À l’heure où l’Observatoire National du Sport Haïtien (ONASH) célèbre son quatrième anniversaire, ce 15 décembre 2025, une certitude s’impose : en seulement quatre ans, cette jeune institution a bouleversé la manière dont le pays regarde son sport, ses acteurs et ses fractures sociales. Dans un climat national miné par l’instabilité, l’ONASH s’est imposé comme l’un des rares organismes capables de produire des analyses rigoureuses, d’exposer des vérités inconfortables et de remettre la réalité au centre du débat public.
Un rapport choc sur l’économie du football
Le point le plus percutant du travail de l’ONASH demeure la publication de son enquête sur la situation économique des joueurs, clubs et arbitres de football.
Un document qui résonne comme une déflagration.
L’enquête établit clairement un lien direct entre l’arrêt prolongé du championnat national et la montée de l’insécurité. Le football, pilier culturel et social du pays, s’est effondré, entraînant avec lui des centaines d’acteurs livrés à la précarité : joueurs sans revenu, arbitres abandonnés, dirigeants paralysés.
Ce rapport met à nu une réalité dure, crue, essentielle à comprendre dans un pays où le ballon rond est souvent la seule échappatoire à la violence et au désespoir.
Une alerte portée jusqu’au sommet de l’État
Le 31 janvier 2025, l’ONASH franchit une étape majeure en remettant au Premier ministre Alix Didier Fils-Aimé un rapport clé sur les conséquences économiques de l’arrêt du championnat national.
Cette enquête, fondée sur un travail de terrain rigoureux, démontre que la crise du sport alimente directement les tensions sociales. En d’autres termes : l’effondrement du système sportif contribue à l’effondrement du pays.
Pour plusieurs observateurs, ce document pourrait — ou devrait — devenir le socle d’une refonte urgente des politiques sportives nationales.
Le sport scolaire passé au scanner
Mais l’action de l’ONASH dépasse largement le cadre du football. Le 16 août 2024, l’institution publie une enquête inédite sur la pratique du sport dans les écoles de l’aire métropolitaine de Port-au-Prince pour l’année académique 2023-2024.

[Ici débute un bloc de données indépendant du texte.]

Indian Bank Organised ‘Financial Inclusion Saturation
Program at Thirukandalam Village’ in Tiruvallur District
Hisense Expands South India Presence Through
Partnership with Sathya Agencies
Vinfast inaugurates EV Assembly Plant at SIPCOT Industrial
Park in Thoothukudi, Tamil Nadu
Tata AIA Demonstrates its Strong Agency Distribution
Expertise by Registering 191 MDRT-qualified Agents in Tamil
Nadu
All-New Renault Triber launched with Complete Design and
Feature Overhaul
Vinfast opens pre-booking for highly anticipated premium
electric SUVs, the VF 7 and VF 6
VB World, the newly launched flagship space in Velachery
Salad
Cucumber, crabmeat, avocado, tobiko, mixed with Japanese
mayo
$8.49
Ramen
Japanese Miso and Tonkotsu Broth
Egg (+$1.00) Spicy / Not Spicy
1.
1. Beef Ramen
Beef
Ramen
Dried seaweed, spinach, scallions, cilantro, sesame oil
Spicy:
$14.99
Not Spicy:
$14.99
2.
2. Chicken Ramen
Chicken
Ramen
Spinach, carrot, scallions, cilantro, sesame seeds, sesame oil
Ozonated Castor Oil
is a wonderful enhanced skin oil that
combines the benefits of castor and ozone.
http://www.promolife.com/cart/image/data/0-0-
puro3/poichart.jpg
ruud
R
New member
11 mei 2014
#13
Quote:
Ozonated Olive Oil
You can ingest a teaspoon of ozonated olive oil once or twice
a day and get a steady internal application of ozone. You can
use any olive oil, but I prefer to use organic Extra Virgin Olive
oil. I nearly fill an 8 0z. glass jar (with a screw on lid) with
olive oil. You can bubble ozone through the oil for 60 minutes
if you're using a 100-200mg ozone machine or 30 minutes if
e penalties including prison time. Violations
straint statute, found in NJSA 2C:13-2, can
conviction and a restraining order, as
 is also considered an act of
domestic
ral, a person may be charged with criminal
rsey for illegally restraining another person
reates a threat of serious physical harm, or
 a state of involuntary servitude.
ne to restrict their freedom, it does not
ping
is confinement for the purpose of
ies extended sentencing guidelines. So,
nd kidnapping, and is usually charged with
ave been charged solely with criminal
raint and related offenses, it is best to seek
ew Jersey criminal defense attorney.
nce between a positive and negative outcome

Cette étude révèle des réalités souvent ignorées : pénurie d’infrastructures, absence de matériel, manque criant d’enseignants spécialisés. Pourtant, elle met également en lumière un potentiel immense, porté par l’intérêt des élèves et par l’importance vitale du sport dans leur développement personnel et social.
Cette enquête offre une véritable photographie stratégique pour quiconque souhaite repenser la place du sport dans l’éducation haïtienne.
Une première historique pour Haïti
Quelques mois plus tôt, l’ONASH avait déjà fait date.
Après deux mois de formation en éducation physique et sportive, une cinquantaine de jeunes enquêteurs — tous formés par l’institution — lançaient la toute première enquête haïtienne sur la pratique du sport et l’enseignement de l’EPS dans les écoles publiques et privées de la région métropolitaine.
Une première historique.
Une démarche pionnière qui a posé les bases d’un travail méthodologique solide et ouvert un champ de réflexion nouveau sur l’avenir du sport scolaire.
Quatre ans plus tard : l’ONASH, une voix devenue indispensable
En célébrant ses quatre ans, l’ONASH peut affirmer sans détour qu’il a transformé le paysage sportif haïtien. Son apport essentiel ? Avoir replacé la donnée, l’analyse et l’expertise au cœur de la réflexion nationale.
Dans un pays où le sport demeure l’un des derniers espaces capables d’unir, l’ONASH offre des repères solides, des constats implacables et une voix crédible. Ses enquêtes ne décrivent pas seulement l’état du sport : elles racontent l’état du pays, ses fissures, ses défis, mais aussi ses possibilités.
À travers ces quatre années de travail, l’ONASH envoie un message clair : un autre avenir est possible — à condition de regarder la vérité en face.